Juilliard String Quartet at Cerritos: Slightly New, Classically Perfect
By Glen Creason
The Juilliard String Quartet is so accomplished and so renowned that their style and commitment to the form is the gold standard in the field. These esteemed musicians never shrink from a challenge and never give less than total dedication to the meticulously chosen pieces of music they choose to perform. It is safe to say that in their long career, even longer than I have had ears to hear a stringed instrument, they have covered almost every period and style of classical music known to vibrate from the violin and cello. With a blustery Saturday night outside the Performing Arts Center
the quartet warmed a rapt Cerritos
audience with three extremely challenging works by two of the greatest names in music and a modern American composer who was shown to have a strong voice from the modern era. There was also some excitement for aficionados of the Juilliard Quartet since this was the introduction of the newest member, young Joseph Lin who certainly demonstrated that he upholds the high standards of this august group. It seems to be a great year in New York
for young men named Lin.
The evening began with one of Franz Josef Haydn’s later Quartets, the Quartet in G major, Opus 54, No. 1 which was composed in the mid 1780’s after he had already established himself as the master of the form and one of the most celebrated artists in Europe
. The piece in four parts was a perfect example of why Haydn was so popular in his time and through the following centuries. The beginning “Allegro” was so bright and lyrical it practically induced the audience to tap their feet. The Allegretto was then rather stately, measured with the tone of the lead violin of Joseph Lin sounding like spun gold. The light dance melody of the “Menuetto” was enhanced by the crisp interplay of the four instruments and the concluding presto was downright playful with its repeated motive that demanded perfect timing within the group. While the Juilliard Quartet has performed thousands of concerts they sounded fresh and full of energy throughout.

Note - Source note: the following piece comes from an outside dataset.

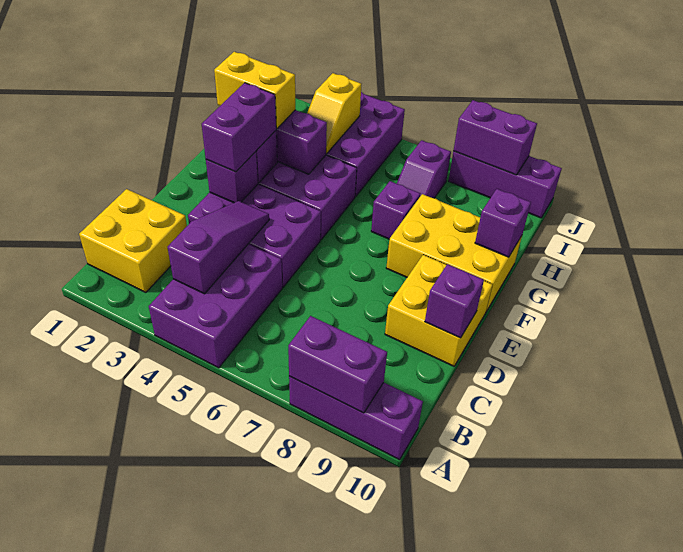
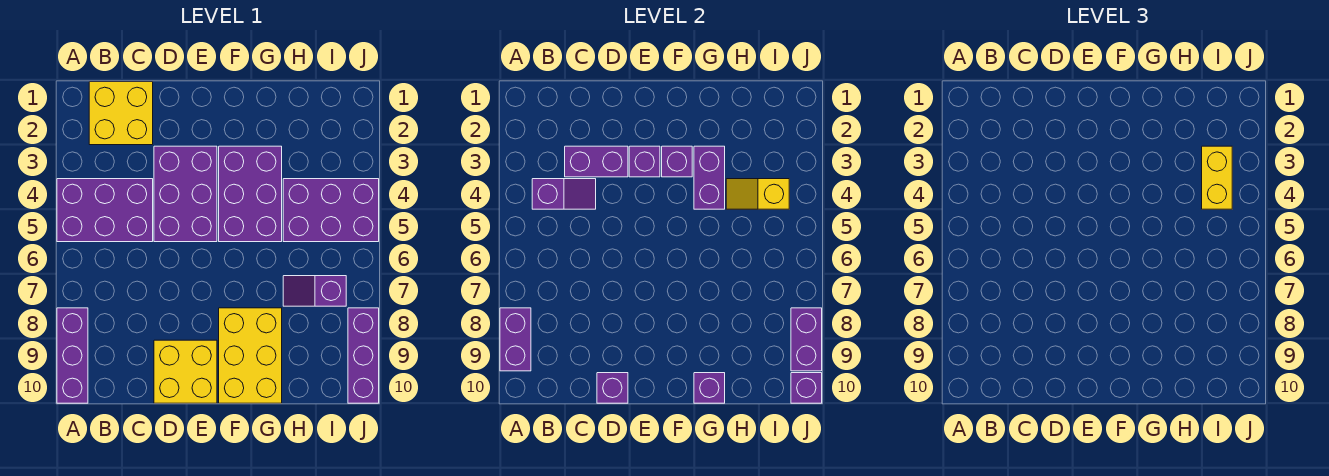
purple slope B4:D4 level 2 top B -> purple slope B4:C4 level 2 top B
purple brick E3:F3 level 3 -> purple brick C3:D3 level 2
yellow brick G2:G3 level 3 -> yellow brick I3:I4 level 3
purple brick G7 level 1 -> purple brick J10 level 2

Donald Martino’s contemporary “Quartet No. 5” was completely different in almost every way with its atonal language and twelve-tone row as theme. The piece is written in a traditional format but the presentation is powerfully emotional, especially in the “Presto” with a jagged, arresting theme that is filled with the plucking of the instruments that seem to speak to one another. After a lengthy and mournful “Adagio” the quartet revisited the previous themes in the final “Allegro” that really allowed the artists to stretch out their chops.
The final offering of the concert was the magnificent “Quartet in B-flat major, Opus 130 with Grosse Fuge Opus 133” by Ludwig van Beethoven. This is a composition that just doesn’t want to stop and after the traditional four parts where every human emotion seems to get expressed the grand fuge finale throbs with passion and complexity that shows the four months of struggle Beethoven put into this work. A microcosm of the entire concert was the absolutely exquisite playing of Joseph Lin on the “Cavatina,” the penultimate component of the piece. The quartet lifted the young Lin up and he made these few minutes in an already wonderful concert as memorable as any you will hear anywhere, anytime.